Grimnar is also the only non-Daemon entity to slay a Grey Knights Grand Master. Yes, you read that right, he fucking decapitated a space marine that hunts Greater Daemons for a living... But you are probably thinking "Wait...Hold up. What the hell did a Chapter that has never fallen to Chaos, and is regarded to have geneseed directly from the Big Guy himself, do to earn the scorn of Grimnar so much that he slays one of their Grand Masters?" The answer kiddies is that the Inquisition strikes again, in retarded hindsight ordering the Knights to fire on the Wolf Wolf Ships during a *cough*peace meeting*cough* probably wasn't the best idea. Naturally, the Great Wolf being the Great Wolf, flies up to the Inquisitorial ship, walks right up to the Grand Master that gave the order and cuts his fucking head off then shoots down four Grey Knight Justicars for the lulz. Long story short and much rage-only-the-screwing-up-of-the-inquisition-can-do later, Bjorn the Fell Handed had to finally step in and kick some Wolf and Knight balls in equal measure to remind them trolling around in 40k will not be tolerated. So everybody goes home pretty fucked up, but with their heads on straight (well except for the one grand master).

When that fucking failure Abaddon kicked off the 13th Black Crusade, good ol' Creed knew just the person to call. See Grimnar is an old drinking buddy of the clever Cadian (which says a lot about Creed's stamina, as Space Wolves only drink Fenrisian), and when the massed Legions of Chaos came knocking on the Cadian Gate he knew the Old Wolf would have his back. Grimnar rocked up and ran the show, combining his testosterone fuelled manliness with the brass balls of Creed to put the Armless Wonder back in his place. He was named Supreme Commander of the Imperial Forces, which included Ecclesiarchy and Inquisition Forces, who took it about as well as you would expect.
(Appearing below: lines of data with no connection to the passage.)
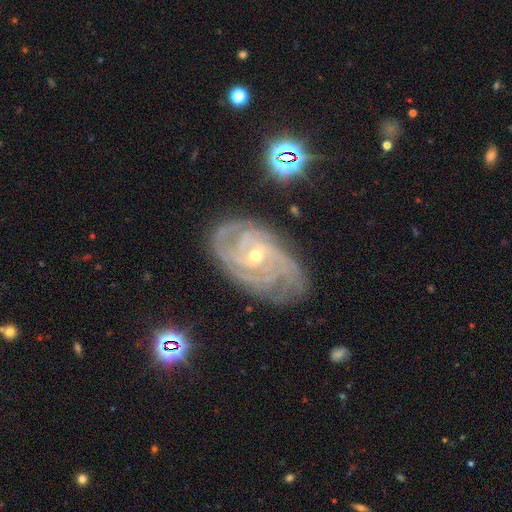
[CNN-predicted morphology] A featured or disk galaxy (89%) with no bar (51%), 4 (26%) tight (71%) spiral arms (98%) and a small central bulge (65%). Merging: none (76%).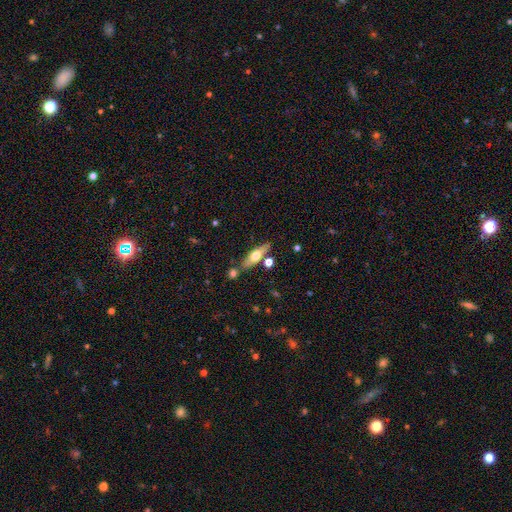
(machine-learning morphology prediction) Smooth or featured: smooth — 49% (featured or disk — 45%)
Merging: none — 77% (minor disturbance — 12%)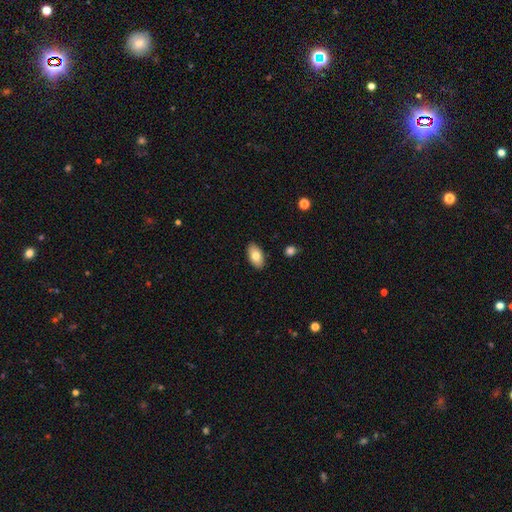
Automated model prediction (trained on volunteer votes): smooth-or-featured: smooth: 77% | featured or disk: 16% | star or artifact: 7%
  how-rounded: in between: 94% | round: 4% | cigar-shaped: 2%
  merging: none: 88% | minor disturbance: 9% | major disturbance: 2% | merger: 1%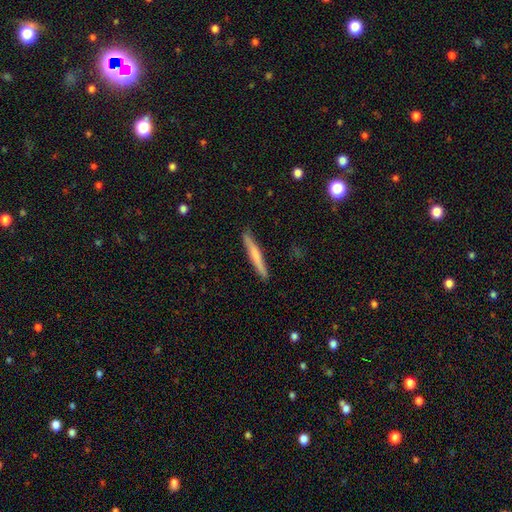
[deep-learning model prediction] Smooth or featured?
  - smooth: 60% *
  - featured or disk: 35%
  - star or artifact: 6%
How rounded?
  - cigar-shaped: 96% *
  - in between: 3%
  - round: 1%
Merging?
  - none: 90% *
  - minor disturbance: 7%
  - major disturbance: 1%
  - merger: 1%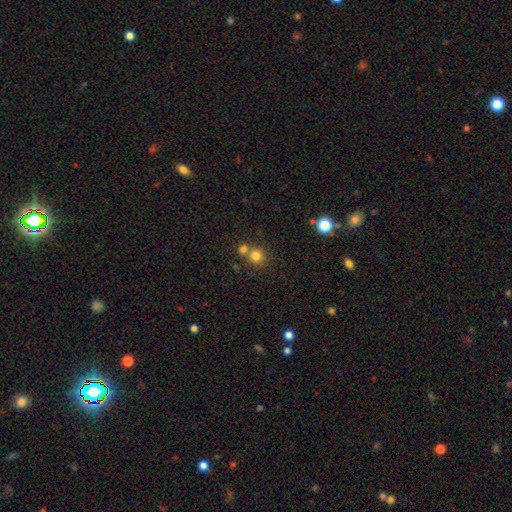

And he also shares the same resentment towards the Dark Angels as the rest of his chapter (Where's the fluff on this, exactly? He probably does, though. Bathrobe-wearing pansies.). Also among his hatreds is that of the Galactic Partridges, who have successfully managed to trollingly capitalize on his badassery for at least a few centuries now. Despite their dickishness, Logan still manages to maintain the bulk of the credit for his mighty deeds.

He is the only known furry that you can think is FUCKING AWESOME without being HERE-BLAMMED.

He was probably created from the combined geneseed of both Leman Russ and Eddard Stark.

(A little known fact is that Fenris is actually the same world as the setting of a Song of Ice and Fire, thousands upon thousands of years later. They are just in their longest-ass winter yet.)